Cross Platform Software Distribution is a _challenge_ for any
language/technology. I guess the upvotes for this submission do not imply
readers here agree with the viewpoint on Ruby given in the article, but rather
think it is an interesting topic worth discussing. (I might be completely
wrong in this assumption)

I am an active user of Ruby, and agree with you that the author is making over
generalized sweeping statements such as: _"yet it's the standard, recommended
practice in the Rails community, because it makes it easy to "guarantee"
behaviour in a given environment"_

There is no silver bullet for software distribution in any particular
language. One has to be smart and pragmatic enough to weigh in the pros and
cons of static linking/vendoring in their particular case, and then take a
wise decision on it.

------
demallien
Swings and roundabouts.

Personally, I use Ruby for stand-alone apps more than for Rails. I do command
line tools and Mac apps using RubyCocoa. I can't guarantee that my product
functions as planned if I can't control what code it uses.

For libs which belong to the core OS, I am comfortable with using shared libs.
These libs are very well documented, and the interfaces don't move. Any
changes made by the OS vendor are generally for fixing bugs.

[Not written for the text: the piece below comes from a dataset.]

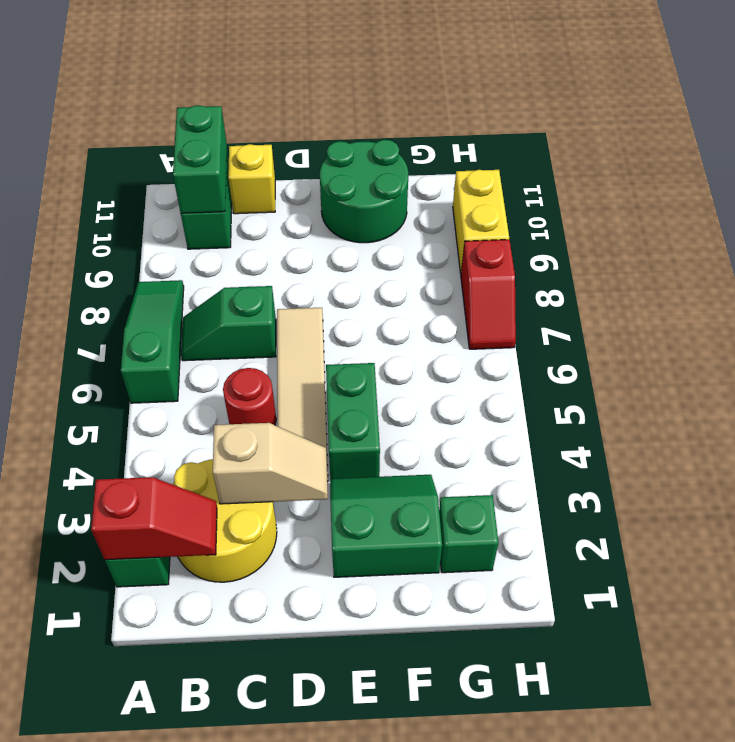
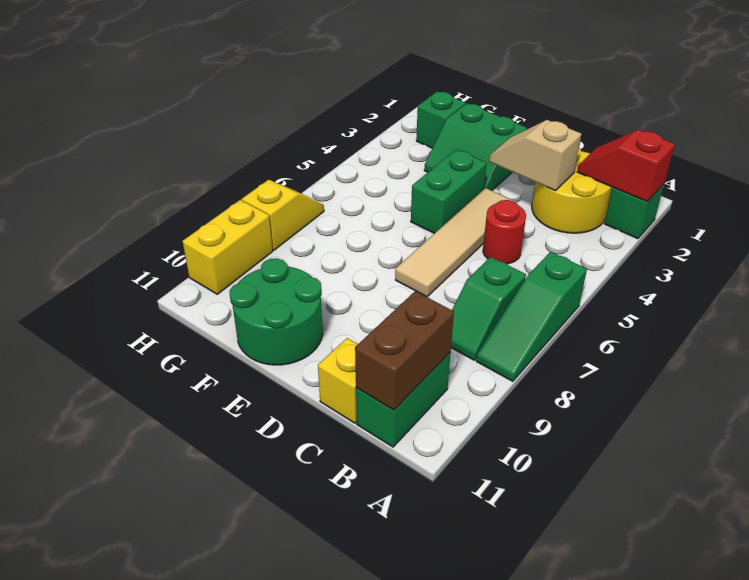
green 1x2 slope [181,286,276,361] -> green 1x2 slope turned to [451,257,526,360]
green 1x2 brick [173,105,227,213] -> brown 1x2 brick [355,291,454,410]
red 1x2 slope [461,240,516,349] -> yellow 1x2 slope [242,180,324,250]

For everything else, I have no guarantee, and hence little trust, that the
developer isn't going to change their lib in a way that breaks my code. In
such a case, I much prefer to take control over that lib by bringing it into
my own project as a static lib. I give my app it's own auto-updating feature,
and I take responsibility for keeping the static libs up to date. That takes
care of potential security issues.

------
fendale
Not so much a distribution problem, but a platform problem - I cannot get Ruby
to compile on an Itanium HP-UX box - even the HPUX ports site says it won't
work :-(

If anyone has got it to work please let me know!